Greetings everyone and thanks for continuing to follow my column. This week I will start with some home tips.
July and August are typically the best time to waterproof basements. They should be completely dry now and repairs and upkeep will be easier at this time.
Filling in cracks and waterproofing is not exactly the most exciting way to spend some vacation time; but without this maintenance your home could become a nightmare and not a refuge.
Flex Seal Liquid can be used to fill in small cracks. Then apply it on large areas with a roller and brush in the corners. If you have a crack that is over 1/16 of an inch wide, I suggest a basement inspection prior to sealing. as other work may be needed on the exterior.
Clean out your sump pump basin and clean the pump intake of any debris. This is a big project but one that can’t be ignored, costing between $2,000 and $3,500 if things go wrong.
Water Heater Maintenance
Water heaters are vital to normal modern life, but they will not make noise or cause problems to let you know before they fail. Once-a-year maintenance can extend the life of your water heater from 8 to 10 years to 12 to 14 years.
To service your water heater, first disconnect the power at the breakers and turn off the water source. Check the top and bottom for leaks and corrosion. On an electric heater, check the elements for any leaks around the threads. Do not remove the elements.
Hook up a garden hose to the spigot on the bottom and run the hose to a floor drain or to the outside of the house. Open the spigot and allow the unit to fully drain. If it’s running slowly, open the nearest faucet and farthest faucet.
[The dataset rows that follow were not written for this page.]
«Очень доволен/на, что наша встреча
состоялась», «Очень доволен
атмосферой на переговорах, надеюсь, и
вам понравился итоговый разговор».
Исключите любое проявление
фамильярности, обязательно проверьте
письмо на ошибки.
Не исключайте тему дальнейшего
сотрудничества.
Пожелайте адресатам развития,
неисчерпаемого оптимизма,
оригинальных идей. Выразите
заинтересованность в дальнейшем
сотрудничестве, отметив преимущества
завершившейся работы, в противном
Then open the pressure relief valve and drain until empty.
Then flush the tank with water from the water source for three minutes to flush out sediment. While this is being done replace any covers you had open for inspections.
Close the drain, relief valve, and facets and allow tank to fill. Once the tank is full turn the power back on and disconnect the hose. Water should be hot in an hour or two, depending on size and model.
This cost is less than $50 and a water heater is $400 to $3,000 depending on size, type and heat source, plus labor.
Keeping the water in the soil and limiting evaporation in drought years or windy conditions is vital. This is a severe drought year for many areas of the country, and drought combined with wind can be a challenge for any grower.
Mulching: Mulching beds will help reduce evaporation by protecting the soil from the wind and keeping the soil a couple degrees cooler.
Garden mulch from your local supplier works great and looks great. If you want a more sanitized look, you will need 2 to 3 inches of mulch. If it is windy out, apply the mulch wet but not soaked. Garden mulch can be left and tilled in when the season is over.
Straw is also a good option but it will carry weed seeds; so it’s important to know the source to make sure you are not importing problems for yourself. It should be about an inch thick and removed at the end of the season.
Cedar chips or pine bark are another great option but the most expensive. If in an area you will till later, the mulch must be removed at the end of the season. If in ornamental beds it can stay and will need to be top dressed every 3 to 5 years. This mulch works best when applied 2 to 3 inches deep in ornamental beds and 1 inch deep in garden beds.
Leaves such as pin oak and other oak leaves work well too. You do not have to remove them but understand they break down very slowly. Apply leaves 2 to 3 inches deep. All drip lines should be under the mulch.
Fertilizing: Because of this year’s persistent drought, feeding established plants may actually cause them stress and limit production. Once your garden is established, stop feeding them about 3 to 4 weeks into the season.